* _ACTION ITEM_: An exact transcript of every entry is required, without any of the pictures.

* _PROVIDED ENTRIES_:

◆ ◆ ◆ ◆ ◆

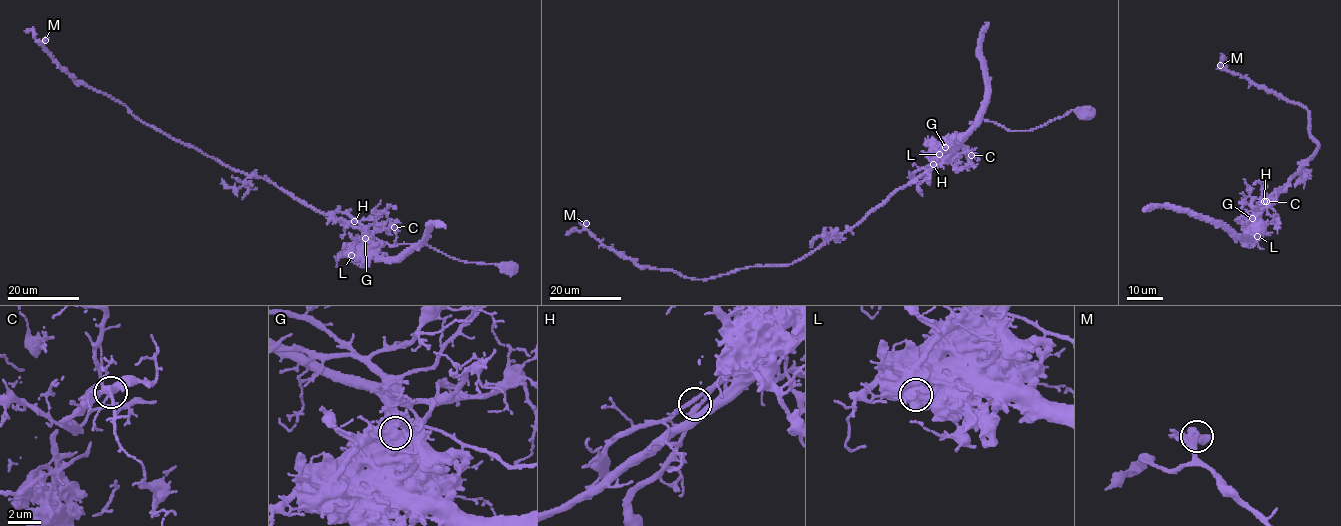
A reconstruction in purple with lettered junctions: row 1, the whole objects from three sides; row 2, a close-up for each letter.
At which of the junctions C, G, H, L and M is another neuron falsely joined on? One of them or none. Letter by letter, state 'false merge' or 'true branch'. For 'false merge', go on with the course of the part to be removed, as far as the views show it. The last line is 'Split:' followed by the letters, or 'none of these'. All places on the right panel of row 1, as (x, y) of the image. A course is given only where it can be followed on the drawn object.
C: true branch
G: false merge; course (1252, 218), (1279, 193), (1319, 145), (1310, 136), (1308, 110), (1226, 70), (1222, 62), (1222, 57), (1225, 59)
H: true branch
L: true branch
M: true branch
Split: G

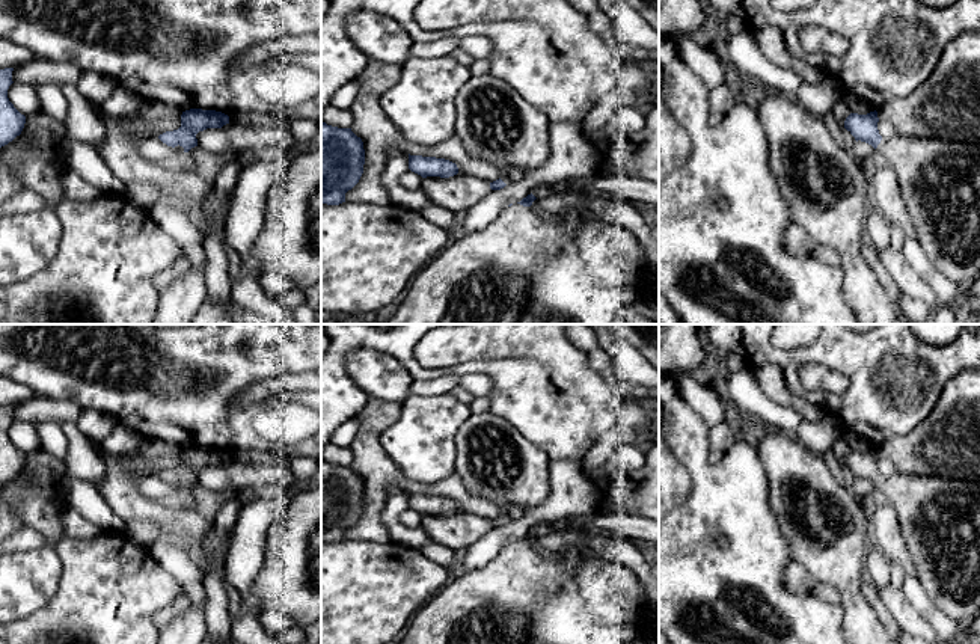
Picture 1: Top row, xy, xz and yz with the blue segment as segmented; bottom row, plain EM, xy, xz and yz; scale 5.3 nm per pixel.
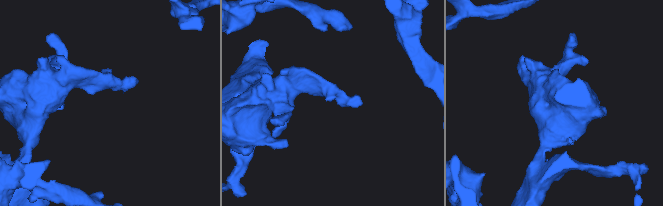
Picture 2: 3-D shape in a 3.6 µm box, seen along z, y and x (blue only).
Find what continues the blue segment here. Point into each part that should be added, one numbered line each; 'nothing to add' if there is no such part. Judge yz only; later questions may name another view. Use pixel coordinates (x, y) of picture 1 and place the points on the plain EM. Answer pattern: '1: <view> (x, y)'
1: yz (940, 518)

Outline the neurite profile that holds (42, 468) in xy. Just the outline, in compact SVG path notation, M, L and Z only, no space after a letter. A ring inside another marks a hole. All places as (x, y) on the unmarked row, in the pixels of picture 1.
M42 449L26 455L21 474L30 477L38 486L48 486L65 475L65 466L62 460Z

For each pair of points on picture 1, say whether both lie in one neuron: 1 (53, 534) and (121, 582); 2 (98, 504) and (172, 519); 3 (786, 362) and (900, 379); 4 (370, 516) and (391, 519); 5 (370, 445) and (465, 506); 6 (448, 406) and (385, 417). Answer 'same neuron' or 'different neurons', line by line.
1: different neurons
2: different neurons
3: same neuron
4: different neurons
5: same neuron
6: different neurons

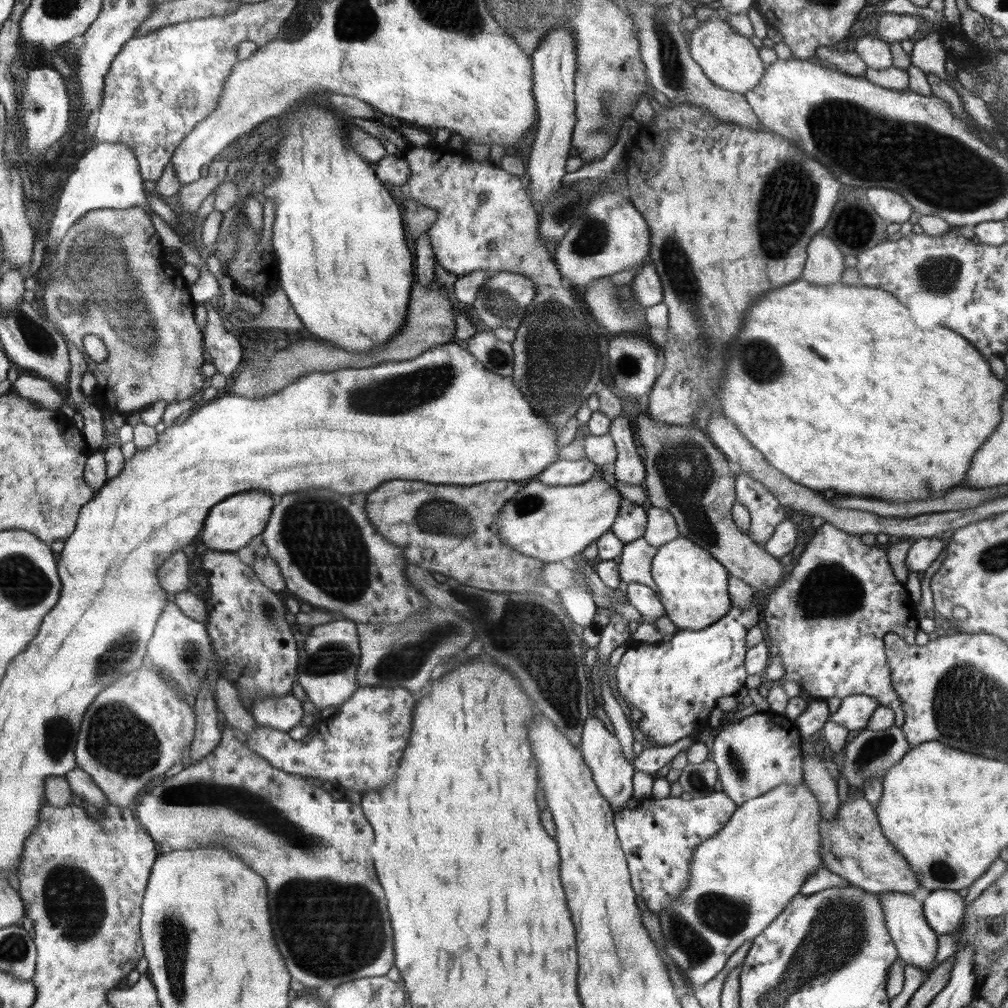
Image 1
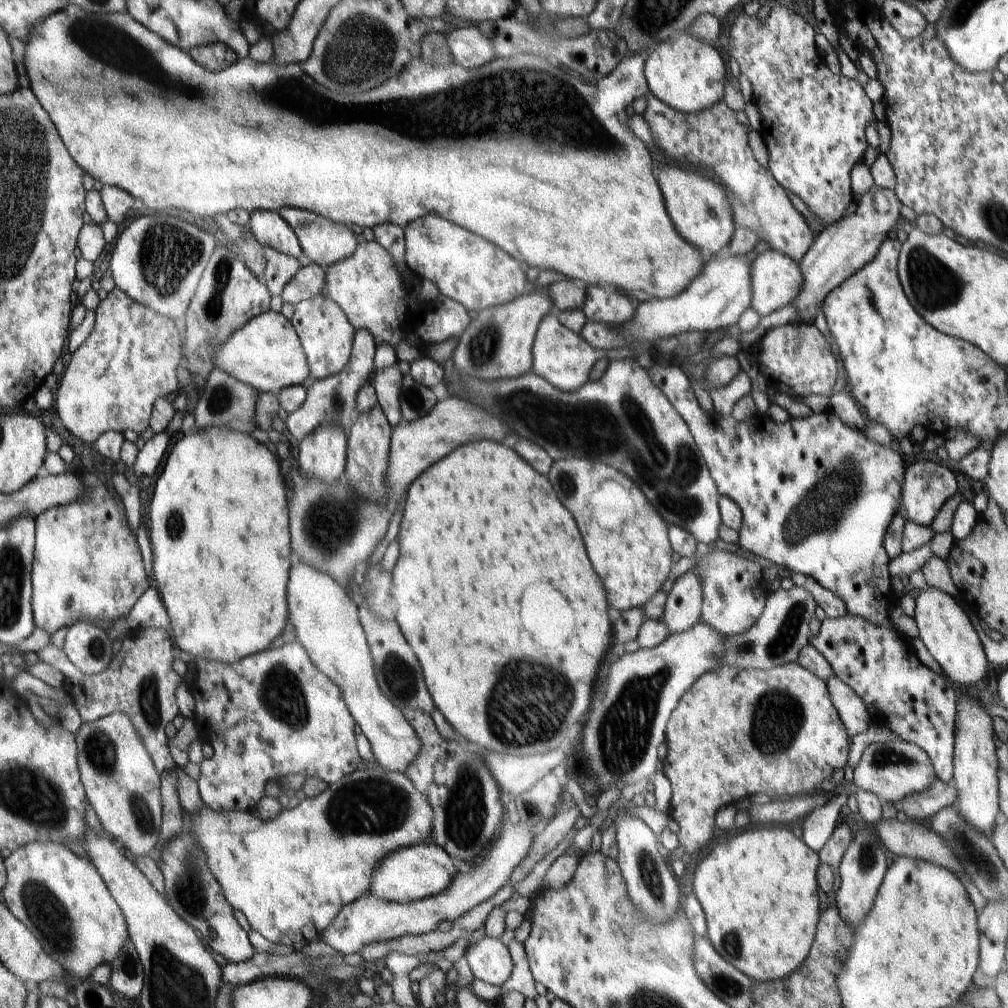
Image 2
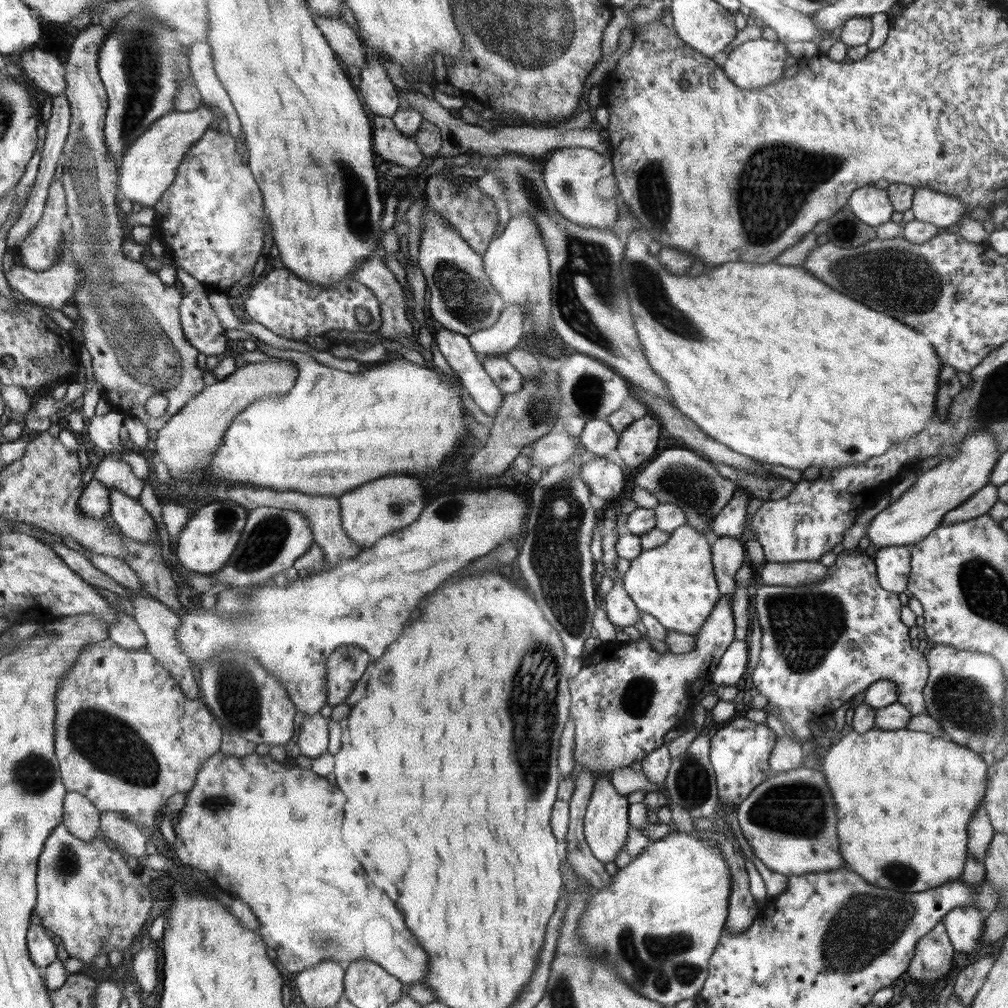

◆ ◆ ◆ ◆ ◆

* _SOLVED PROBLEM_:
A reconstruction in purple with lettered junctions: row 1, the whole objects from three sides; row 2, a close-up for each letter.
At which of the junctions C, G, H, L and M is another neuron falsely joined on? One of them or none. Letter by letter, state 'false merge' or 'true branch'. For 'false merge', go on with the course of the part to be removed, as far as the views show it. The last line is 'Split:' followed by the letters, or 'none of these'. All places on the right panel of row 1, as (x, y) of the image. A course is given only where it can be followed on the drawn object.
C: true branch
G: false merge; course (1252, 218), (1279, 193), (1319, 145), (1310, 136), (1308, 110), (1226, 70), (1222, 62), (1222, 57), (1225, 59)
H: true branch
L: true branch
M: true branch
Split: G

Picture 1: Top row, xy, xz and yz with the blue segment as segmented; bottom row, plain EM, xy, xz and yz; scale 5.3 nm per pixel.
Picture 2: 3-D shape in a 3.6 µm box, seen along z, y and x (blue only).
Find what continues the blue segment here. Point into each part that should be added, one numbered line each; 'nothing to add' if there is no such part. Judge yz only; later questions may name another view. Use pixel coordinates (x, y) of picture 1 and place the points on the plain EM. Answer pattern: '1: <view> (x, y)'
1: yz (940, 518)

Outline the neurite profile that holds (42, 468) in xy. Just the outline, in compact SVG path notation, M, L and Z only, no space after a letter. A ring inside another marks a hole. All places as (x, y) on the unmarked row, in the pixels of picture 1.
M42 449L26 455L21 474L30 477L38 486L48 486L65 475L65 466L62 460Z

For each pair of points on picture 1, say whether both lie in one neuron: 1 (53, 534) and (121, 582); 2 (98, 504) and (172, 519); 3 (786, 362) and (900, 379); 4 (370, 516) and (391, 519); 5 (370, 445) and (465, 506); 6 (448, 406) and (385, 417). Answer 'same neuron' or 'different neurons', line by line.
1: different neurons
2: different neurons
3: same neuron
4: different neurons
5: same neuron
6: different neurons

Image 1
Image 2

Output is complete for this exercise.